GRADES OF MILD CONCUSSIONS
Grade Symptoms Duration Recommended RTP
1 Confusion, no amnesia Minutes When symptoms resolve
2 Retrograde amnesia Hours to days 1 wk
3 Amnesia after impact Days 1 mo
“spear tackler's spine,”
Football players who repeatedly use poor tackling techniques can develop a condition known as “spear tackler's spine,” which includes developmental cervical stenosis, loss of lordosis, and other radiographic abnormalities.

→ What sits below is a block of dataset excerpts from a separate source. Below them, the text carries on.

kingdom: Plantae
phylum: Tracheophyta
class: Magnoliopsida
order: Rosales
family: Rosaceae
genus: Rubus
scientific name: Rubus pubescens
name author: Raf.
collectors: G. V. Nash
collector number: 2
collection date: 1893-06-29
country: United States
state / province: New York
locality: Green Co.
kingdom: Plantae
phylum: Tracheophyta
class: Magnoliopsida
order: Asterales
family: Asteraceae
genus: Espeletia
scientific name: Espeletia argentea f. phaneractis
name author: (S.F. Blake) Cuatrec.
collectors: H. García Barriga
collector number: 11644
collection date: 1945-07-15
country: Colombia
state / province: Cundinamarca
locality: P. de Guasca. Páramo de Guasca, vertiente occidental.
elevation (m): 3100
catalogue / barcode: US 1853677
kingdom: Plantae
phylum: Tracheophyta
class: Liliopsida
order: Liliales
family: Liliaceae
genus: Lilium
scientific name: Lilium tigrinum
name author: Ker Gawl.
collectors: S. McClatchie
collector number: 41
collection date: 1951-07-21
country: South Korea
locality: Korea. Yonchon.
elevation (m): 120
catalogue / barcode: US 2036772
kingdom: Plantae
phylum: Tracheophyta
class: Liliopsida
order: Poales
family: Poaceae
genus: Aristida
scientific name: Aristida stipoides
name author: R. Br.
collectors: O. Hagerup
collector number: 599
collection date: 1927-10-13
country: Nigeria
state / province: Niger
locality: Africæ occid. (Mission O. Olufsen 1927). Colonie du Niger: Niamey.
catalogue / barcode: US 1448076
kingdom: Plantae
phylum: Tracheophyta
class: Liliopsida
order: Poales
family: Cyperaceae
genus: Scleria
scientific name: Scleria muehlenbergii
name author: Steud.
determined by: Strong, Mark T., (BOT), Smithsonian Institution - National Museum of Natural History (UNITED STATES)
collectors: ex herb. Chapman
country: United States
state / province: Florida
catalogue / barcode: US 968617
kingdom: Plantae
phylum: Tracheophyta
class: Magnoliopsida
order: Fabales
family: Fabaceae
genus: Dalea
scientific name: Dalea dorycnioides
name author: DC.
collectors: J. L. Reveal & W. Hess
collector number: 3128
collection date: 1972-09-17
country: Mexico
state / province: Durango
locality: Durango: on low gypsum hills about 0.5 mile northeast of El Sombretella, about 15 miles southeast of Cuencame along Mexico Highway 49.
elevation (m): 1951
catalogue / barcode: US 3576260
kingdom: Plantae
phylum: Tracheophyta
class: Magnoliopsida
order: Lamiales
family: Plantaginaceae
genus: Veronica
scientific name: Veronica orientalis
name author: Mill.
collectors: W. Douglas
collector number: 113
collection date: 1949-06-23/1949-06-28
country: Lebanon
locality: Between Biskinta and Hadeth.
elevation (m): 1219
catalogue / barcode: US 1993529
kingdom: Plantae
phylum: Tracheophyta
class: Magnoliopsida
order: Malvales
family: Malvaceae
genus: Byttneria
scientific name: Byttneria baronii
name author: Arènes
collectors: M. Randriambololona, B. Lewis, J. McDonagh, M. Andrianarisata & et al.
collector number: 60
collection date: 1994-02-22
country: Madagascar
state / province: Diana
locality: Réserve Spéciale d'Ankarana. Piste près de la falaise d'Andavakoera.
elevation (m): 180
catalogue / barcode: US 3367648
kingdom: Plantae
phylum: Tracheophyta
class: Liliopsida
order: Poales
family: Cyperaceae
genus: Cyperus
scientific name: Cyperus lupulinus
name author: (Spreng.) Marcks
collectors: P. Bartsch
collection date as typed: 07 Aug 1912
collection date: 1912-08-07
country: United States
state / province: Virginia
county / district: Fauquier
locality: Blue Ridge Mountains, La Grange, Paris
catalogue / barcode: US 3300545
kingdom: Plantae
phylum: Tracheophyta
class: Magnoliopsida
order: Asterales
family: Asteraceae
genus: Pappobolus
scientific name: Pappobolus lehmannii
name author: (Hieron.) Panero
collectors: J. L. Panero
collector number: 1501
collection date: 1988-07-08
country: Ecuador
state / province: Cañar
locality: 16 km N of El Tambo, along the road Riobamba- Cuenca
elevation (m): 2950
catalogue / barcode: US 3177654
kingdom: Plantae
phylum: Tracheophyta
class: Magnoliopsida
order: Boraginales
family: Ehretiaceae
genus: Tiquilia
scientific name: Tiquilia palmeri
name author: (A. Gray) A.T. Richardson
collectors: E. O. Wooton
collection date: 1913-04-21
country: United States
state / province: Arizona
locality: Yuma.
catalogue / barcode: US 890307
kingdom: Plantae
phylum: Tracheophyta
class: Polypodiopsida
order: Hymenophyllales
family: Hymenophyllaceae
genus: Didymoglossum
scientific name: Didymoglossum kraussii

On-field management of Suspected Cervical Spine Injury during athletics
—As with any trauma victim, careful handling of the patient and immobilization are critical. The mechanism of injury usually involves an axial load with flexion and compression of the spine. In football, the helmet and shoulder pads should not be removed. However, the facemask should be removed in the event that an emergent airway is needed. The sequence for proper cervical spine stabilization includes the following:
1. Stabilize the head
2. Log-roll the individual to the supine position
3. Take off the facemask (not helmet)
4. Administer cardiopulmonary resuscitation (CPR) if necessary
5. Apply a backboard
6. Transport the individual
Sports related Spondylolysis/spondylolisthesis
Diagnosis—This condition is common in football interior line positions and gymnasts owing to the repetitive hyperextension of the spine involved in these sports. Oblique radiographs (only 32% sensitive), bone scanning with single-photon emission computed tomography (SPECT) (the most sensitive and effective in the acute setting), and CT (useful in assessing healing) are all helpful for establishing the diagnosis.

Treatment—Treatment includes activity modification, bracing, and fusion for high-grade slips. Individuals with grade I or II injuries may play if they are asymptomatic. For those with grades III, IV, or V injuries who are experiencing intractable pain and/or a progressive slip, a posterolateral fusion should be considered.